REQUEST A
Recast the product listing below as a JSON list of strings, one string per line, leaving out blank lines. Leave the pictures out of the answer.

Studio album by Jamiroquai
- Released: 15 June 2005
- Recorded: 2003–2005
- Studios: Jam Studios, London, UK
- Genres: Nu-funk; R&B; soul; acid jazz; post-disco; soft rock; Electronica;
- Length: 54:59
- Labels: Sony BMG; Epic;
- Producers: Jay Kay; Mike Spencer;

Jamiroquai chronology
| Late Night Tales: Jamiroquai (2003) | Dynamite (2005) | High Times: Singles 1992–2006 (2006) |

Jamiroquai studio album chronology
| A Funk Odyssey (2001) | Dynamite (2005) | Rock Dust Light Star (2010) |

Singles from Dynamite
- "Feels Just Like It Should" Released: 6 June 2005; "Seven Days in Sunny June" Released: 15 August 2005; "(Don't) Give Hate a Chance" Released: 7 November 2005;

= Dynamite (Jamiroquai album) =

Dynamite is the sixth studio album by English funk and acid jazz band Jamiroquai. It was released on 15 June 2005 in Japan, 20 June 2005 in the United Kingdom, 21 July 2005 in Australia, and 20 September 2005 in the United States. It is the band's first album to feature keyboardist Matt Johnson, who joined the band in 2002. This is also Jamiroquai's only album without an official bassist, as Nick Fyffe left the band prior to the recording sessions, while Paul Turner joined the band following the album's completion and release.

REQUEST B
Replace "keyboardist" with "pianist" and give the Dynamite album text from "Dynamite is the" to "completion and release.".

TASK INPUTS

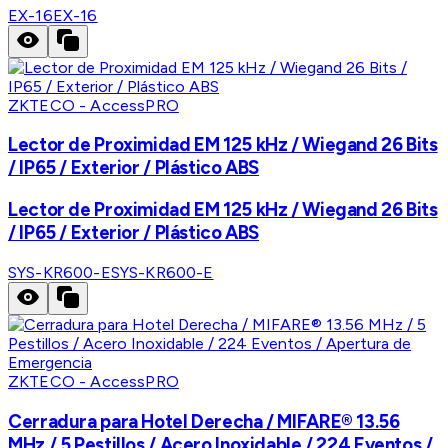
EX-16
EX-16
ZKTECO - AccessPRO
Lector de Proximidad EM 125 kHz / Wiegand 26 Bits
/ IP65 / Exterior / Plástico ABS
Lector de Proximidad EM 125 kHz / Wiegand 26 Bits
/ IP65 / Exterior / Plástico ABS
SYS-KR600-E
SYS-KR600-E
ZKTECO - AccessPRO
Cerradura para Hotel Derecha / MIFARE® 13.56
MHz / 5 Pestillos / Acero Inoxidable / 224 Eventos /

RESULT A
[
  "EX-16",
  "EX-16",
  "ZKTECO - AccessPRO",
  "Lector de Proximidad EM 125 kHz / Wiegand 26 Bits",
  "/ IP65 / Exterior / Plástico ABS",
  "Lector de Proximidad EM 125 kHz / Wiegand 26 Bits",
  "/ IP65 / Exterior / Plástico ABS",
  "SYS-KR600-E",
  "SYS-KR600-E",
  "ZKTECO - AccessPRO",
  "Cerradura para Hotel Derecha / MIFARE® 13.56",
  "MHz / 5 Pestillos / Acero Inoxidable / 224 Eventos /"
]

RESULT B
Dynamite is the sixth studio album by English funk and acid jazz band Jamiroquai. It was released on 15 June 2005 in Japan, 20 June 2005 in the United Kingdom, 21 July 2005 in Australia, and 20 September 2005 in the United States. It is the band's first album to feature pianist Matt Johnson, who joined the band in 2002. This is also Jamiroquai's only album without an official bassist, as Nick Fyffe left the band prior to the recording sessions, while Paul Turner joined the band following the album's completion and release.